The present study showed that addition of vitamin D to PEG/RBV combination therapy in treatment-naïve patients who were infected with HCV genotype 1/4 had no effect on the rates of rapid, early and sustained viral responses.
Keywords: Genotype, hepatitis C interleukin 28B polymorphism, liver fibrosis, sustained virological response, vitamin
Chronic hepatitis C (CHC) owes a serious threat to global health by affecting 170 million people worldwide1. It often causes severe liver inflammation and fibrosis, bearing an increased risk of liver cirrhosis and hepatocellular carcinoma (HCC). Hepatitis C virus (HCV) accounts for 28 per cent cases of cirrhosis and 26 per cent cases of liver cancer globally2. Approximately 12-18 million people are infected with HCV in India, a significant share of the global HCV prevalence3. In the northern part of India, HCV accounts for 20 per cent of the total chronic hepatitis patients4.

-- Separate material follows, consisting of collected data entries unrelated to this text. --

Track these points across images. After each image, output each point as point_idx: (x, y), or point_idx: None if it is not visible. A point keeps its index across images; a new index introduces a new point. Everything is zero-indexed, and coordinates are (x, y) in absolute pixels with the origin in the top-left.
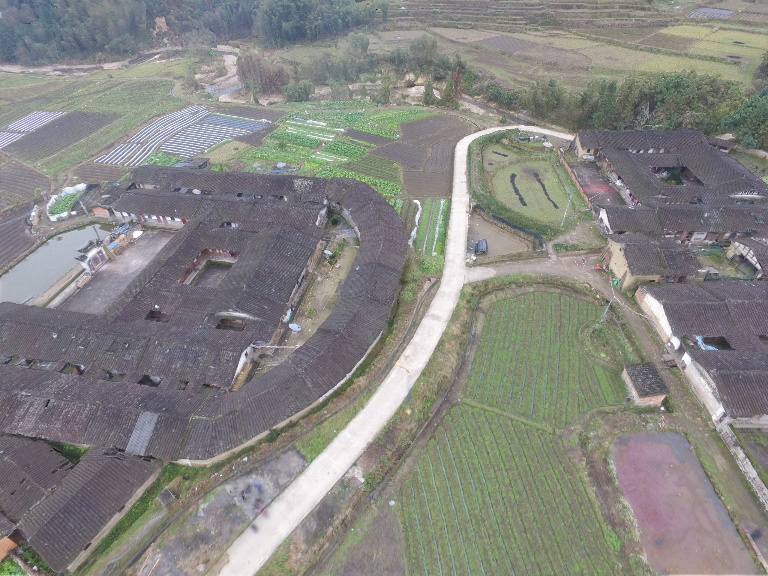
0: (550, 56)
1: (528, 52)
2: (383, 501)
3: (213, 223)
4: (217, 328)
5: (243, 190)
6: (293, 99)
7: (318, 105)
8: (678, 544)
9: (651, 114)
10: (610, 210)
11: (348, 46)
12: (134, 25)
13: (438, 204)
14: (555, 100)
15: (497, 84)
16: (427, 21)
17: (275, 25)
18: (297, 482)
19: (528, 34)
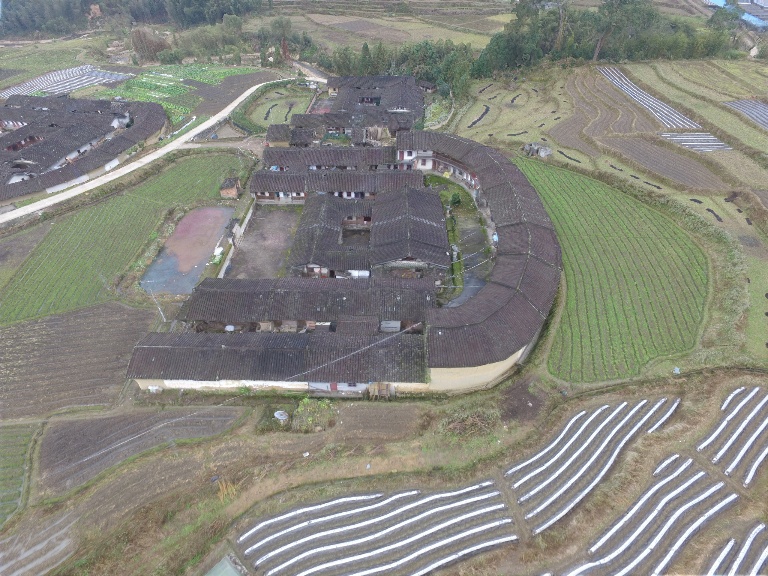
0: (382, 34)
1: (368, 31)
2: (47, 222)
3: (43, 123)
4: (11, 167)
5: (77, 108)
6: (165, 62)
7: (181, 66)
8: (186, 239)
9: (399, 68)
10: (294, 114)
11: (222, 25)
12: (70, 10)
13: (206, 118)
14: (348, 61)
15: (326, 53)
16: (307, 9)
17: (179, 10)
18: (5, 213)
19: (382, 19)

Combination therapy with pegylated interferon (PEG-IFN) and ribavirin (RBV) is the current standard of care in India5. The aim of the therapy is sustained virological response (SVR), defined as undetectable HCV RNA level 24 wk after cessation of therapy. However, the treatment with PEG-IFN + RBV produces SVR in only about 40 to 60 per cent of patients with HCV genotype 1 and 46. Efforts to improve treatment outcomes have focused on improving host-related factors and adding new antiviral therapies specifically targeted to HCV.
Serum vitamin D concentration appears to be a host-related modifiable factor predicting response to antiviral therapy in CHC. Vitamin D has also been shown to have immunomodulatory and antiproliferative actions based on several recent reports7,8. Vitamin D improves insulin sensitivity and has a favourable effect on inflammatory cytokine profile by suppressing pro-inflammatory cytokines, increasing anti-inflammatory cytokines and improving CD4 T-cell hyperresponsiveness9,10,11. It has been also reported that vitamin D deficiency is common (92%) among patients with chronic liver disease12,13. Serum 25-OH vitamin D concentration was an independent predictor of SVR in patients treated with PEG-IFN plus RBV14.
Addition of vitamin D to standard PEG-IFN/RBV therapy has been found in a study from Israel to significantly improve the viral response in genotype 1/4 treatment-naïve chronic HCV patients9. The aim of the present study was to assess prospectively the influence of vitamin D supplementation on treatment outcome in patients with genotype 1/4 CHC infection.
Material & Methods
This was a prospective, randomized, open label study conducted on 60 consecutive patients with chronic HCV genotype 1/4 infection attending department of Gastroenterology, Institute of Medical Sciences, Banaras Hindu University, Varanasi, Uttar Pradesh, from September 1, 2012 to January 31, 2015. Study inclusion criteria were age 18-65 yr, chronic HCV genotype 1/4 infection with detectable HCV RNA for six months and no previous treatment for hepatitis C.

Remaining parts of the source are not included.